GLBT activists are calling foul to a hidden Google Doodle celebrating June pride month.
Google doodles have for years celebrated a myriad of different events, from Alfred Hitchcock’s birthday to Braille. This June for pride month Google tipped its hat to the rainbow, but instead of placing the doodle on the homepage as is standard practice, it is only viewable if the user searches a “gay” term. Words like “gay,” “transgender,” “queer,” “lgbt,” and related terms bring out the rainbow. Terms of any complexity, like “gay rights,” show no doodle.

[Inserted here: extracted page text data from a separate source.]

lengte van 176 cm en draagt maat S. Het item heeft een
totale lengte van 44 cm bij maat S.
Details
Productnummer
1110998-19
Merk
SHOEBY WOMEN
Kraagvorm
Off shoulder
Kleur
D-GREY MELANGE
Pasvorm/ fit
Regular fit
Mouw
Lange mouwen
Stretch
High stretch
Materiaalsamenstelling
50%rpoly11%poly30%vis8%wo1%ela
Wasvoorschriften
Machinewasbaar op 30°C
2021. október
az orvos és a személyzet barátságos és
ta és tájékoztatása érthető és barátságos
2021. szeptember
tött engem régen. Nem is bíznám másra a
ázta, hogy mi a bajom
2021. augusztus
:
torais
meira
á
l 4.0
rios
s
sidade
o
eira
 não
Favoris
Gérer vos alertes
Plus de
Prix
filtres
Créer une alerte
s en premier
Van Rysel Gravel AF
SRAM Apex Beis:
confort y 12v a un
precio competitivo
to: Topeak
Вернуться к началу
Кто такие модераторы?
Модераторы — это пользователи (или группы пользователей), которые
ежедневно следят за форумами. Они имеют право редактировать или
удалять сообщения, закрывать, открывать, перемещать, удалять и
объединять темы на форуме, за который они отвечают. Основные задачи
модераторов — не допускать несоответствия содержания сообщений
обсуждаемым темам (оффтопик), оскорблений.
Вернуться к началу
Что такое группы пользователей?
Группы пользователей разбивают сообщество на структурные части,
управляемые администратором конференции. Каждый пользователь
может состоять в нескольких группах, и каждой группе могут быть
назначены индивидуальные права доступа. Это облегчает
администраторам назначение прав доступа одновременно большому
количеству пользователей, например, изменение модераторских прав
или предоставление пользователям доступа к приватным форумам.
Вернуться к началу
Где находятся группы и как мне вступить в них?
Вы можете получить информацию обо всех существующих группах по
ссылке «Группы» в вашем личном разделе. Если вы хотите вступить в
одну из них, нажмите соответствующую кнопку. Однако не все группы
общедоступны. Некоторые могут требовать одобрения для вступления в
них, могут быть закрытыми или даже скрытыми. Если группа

“During the month of June, Google is celebrating lesbian, gay, bisexual and transgender (LGBT) Pride,” said Google in an e-mail. “For some Pride-related search queries, we are showing a rainbow at the end of the search bar.”
Critics say it is a way to shield anti-gay searchers from seeing the logo.
“Try even the slightest modifications to those terms — “transgender pride,” “lesbian empowerment” — and the rainbow disappears as though it was never there,” wrote Nicholas Jackson, an out gay man, in The Atlantic. “This should keep the six-color rainbow, a symbol universally associated with gay pride ever since San Francisco artist Gilbert Baker created it 33 years ago, from appearing on the pages of those who are still opposed to gay rights.”
Doodles started in 1998 and have featured over 300 designs in the U.S. alone. Popular ones include a playable version of Pac-Man and one made of interactive bouncing balls. This is the first time a doodle has acknowledged Pride month.